PhotoScammers don't take time off for the holidays; they're rather take advantage of your holiday spirit instead. This week, the Better Business Bureau warned against a nasty new Christmas-themed scam: unsolicited emails offering to sell you a “Handwritten letter from Santa to Your Child,” usually citing a price of $19.99.

Of course, it's never a good idea to click on a link in any unsolicited email, but if you did, this link would take you to a website promising to sell you a customized letter from Santa, and an “official” nice-list certificate. If you were foolish enough to fall for this unsolicited online sales offer, what would happen next? According to the BBB:

In the best case, you are simply out the $19.99. In the worst case scenario, you just shared your credit card information with scammers, who can now use it for identity theft.

In another version of this scam, the site promises a free letter from Santa. It doesn't request any credit card information, but it does require plenty of personal information, such as your full name, address and phone number. Theses sites can then turn around and sell your personal information to spammers.

Write it yourself

If you actually want your child to have a handwritten “letter from Santa,” you can easily write one out yourself in only a few minutes; depending on how young the kid is, you might not even need to disguise your own handwriting.

If you want, you can also design and print out a “nice list certificate” or similar things on your own computer. (And before you protest “Oh no, I couldn't possibly do that myself!
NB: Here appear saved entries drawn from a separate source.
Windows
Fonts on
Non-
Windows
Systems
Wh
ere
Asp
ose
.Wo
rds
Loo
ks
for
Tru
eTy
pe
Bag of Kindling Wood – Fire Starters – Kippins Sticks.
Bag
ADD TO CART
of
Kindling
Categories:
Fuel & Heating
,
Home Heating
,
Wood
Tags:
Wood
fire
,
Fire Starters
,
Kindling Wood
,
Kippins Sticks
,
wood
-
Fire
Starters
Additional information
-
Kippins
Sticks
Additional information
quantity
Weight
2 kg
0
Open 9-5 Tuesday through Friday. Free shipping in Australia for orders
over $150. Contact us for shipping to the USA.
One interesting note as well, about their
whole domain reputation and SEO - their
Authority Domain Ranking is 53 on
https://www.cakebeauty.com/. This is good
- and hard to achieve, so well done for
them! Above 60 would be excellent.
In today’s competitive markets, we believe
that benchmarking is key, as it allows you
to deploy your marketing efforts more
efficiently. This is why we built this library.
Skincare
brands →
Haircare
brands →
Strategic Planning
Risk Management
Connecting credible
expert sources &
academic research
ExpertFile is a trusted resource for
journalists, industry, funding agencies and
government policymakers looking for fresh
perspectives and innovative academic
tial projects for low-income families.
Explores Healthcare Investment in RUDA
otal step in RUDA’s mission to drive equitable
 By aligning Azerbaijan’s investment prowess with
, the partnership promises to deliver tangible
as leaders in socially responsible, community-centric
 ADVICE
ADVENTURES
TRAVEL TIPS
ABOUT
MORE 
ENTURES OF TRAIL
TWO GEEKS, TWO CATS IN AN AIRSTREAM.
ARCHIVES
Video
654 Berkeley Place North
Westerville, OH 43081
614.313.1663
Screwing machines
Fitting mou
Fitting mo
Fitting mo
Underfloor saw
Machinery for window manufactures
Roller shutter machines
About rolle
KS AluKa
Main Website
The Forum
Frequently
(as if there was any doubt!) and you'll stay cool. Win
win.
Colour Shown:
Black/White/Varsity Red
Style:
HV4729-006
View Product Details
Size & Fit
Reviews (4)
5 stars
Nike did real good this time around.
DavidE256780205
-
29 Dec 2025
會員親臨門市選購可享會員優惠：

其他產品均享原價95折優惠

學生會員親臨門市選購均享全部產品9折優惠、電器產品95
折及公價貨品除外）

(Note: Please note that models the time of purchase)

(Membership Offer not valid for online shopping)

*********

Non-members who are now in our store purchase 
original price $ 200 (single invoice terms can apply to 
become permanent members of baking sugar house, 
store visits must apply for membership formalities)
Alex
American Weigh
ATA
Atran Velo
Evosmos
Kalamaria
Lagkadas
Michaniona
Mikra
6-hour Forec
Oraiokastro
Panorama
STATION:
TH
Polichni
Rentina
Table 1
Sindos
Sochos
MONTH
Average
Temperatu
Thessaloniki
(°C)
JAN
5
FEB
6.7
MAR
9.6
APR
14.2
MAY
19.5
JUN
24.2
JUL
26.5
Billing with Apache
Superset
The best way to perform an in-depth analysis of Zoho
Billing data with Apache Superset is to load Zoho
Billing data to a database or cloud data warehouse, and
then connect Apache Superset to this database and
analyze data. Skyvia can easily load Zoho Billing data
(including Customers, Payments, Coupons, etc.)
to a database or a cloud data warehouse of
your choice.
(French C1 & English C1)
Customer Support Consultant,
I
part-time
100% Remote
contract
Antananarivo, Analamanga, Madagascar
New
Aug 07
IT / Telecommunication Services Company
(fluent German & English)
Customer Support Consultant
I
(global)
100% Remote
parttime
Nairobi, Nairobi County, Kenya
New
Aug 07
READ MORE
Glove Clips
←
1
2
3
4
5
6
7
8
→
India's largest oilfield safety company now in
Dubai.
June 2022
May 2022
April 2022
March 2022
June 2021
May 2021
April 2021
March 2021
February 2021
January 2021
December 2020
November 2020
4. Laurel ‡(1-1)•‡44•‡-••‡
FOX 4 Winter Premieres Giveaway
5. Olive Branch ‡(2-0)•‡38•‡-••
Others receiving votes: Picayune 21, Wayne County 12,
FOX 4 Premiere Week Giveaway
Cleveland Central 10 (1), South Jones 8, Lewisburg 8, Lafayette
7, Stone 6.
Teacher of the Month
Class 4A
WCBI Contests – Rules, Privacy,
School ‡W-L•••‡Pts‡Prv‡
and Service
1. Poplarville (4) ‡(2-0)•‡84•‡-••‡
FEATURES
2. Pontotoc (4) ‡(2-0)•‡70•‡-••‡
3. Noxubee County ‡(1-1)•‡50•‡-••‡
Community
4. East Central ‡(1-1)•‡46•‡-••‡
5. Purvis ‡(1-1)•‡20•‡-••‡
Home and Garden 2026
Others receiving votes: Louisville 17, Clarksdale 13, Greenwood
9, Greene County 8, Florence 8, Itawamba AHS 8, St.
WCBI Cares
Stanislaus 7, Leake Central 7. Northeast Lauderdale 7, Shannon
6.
I'm not a professional writer or graphic designer!” – remember, you're trying to fool someone who still believes that a man with magic flying reindeer personally visits every child on the planet in a single night. “Plausibility” really isn't an issue here.)

For something with a little more pizzazz, there are free, kid-safe and non-scammy Santa options out there, such as the Portable North Pole, where you can make personalized videos and other communiques “from Santa.” With today's technology, you can easily have “Santa” personally contact your child in a variety of ways, none of which should cost you any money or require you to give your personal information out to strangers.

And, as always, remember and follow the anti-scam rule “Don't call me; I'll call you”: if you like a particular business and want to buy what they're selling, feel free to contact them, but you should never do business with anyone who contacts you out of the blue with unsolicited emails, text messages, phone calls, snail-mail letters or any other form of communication. You can call (or otherwise contact) them, but don't let them call you.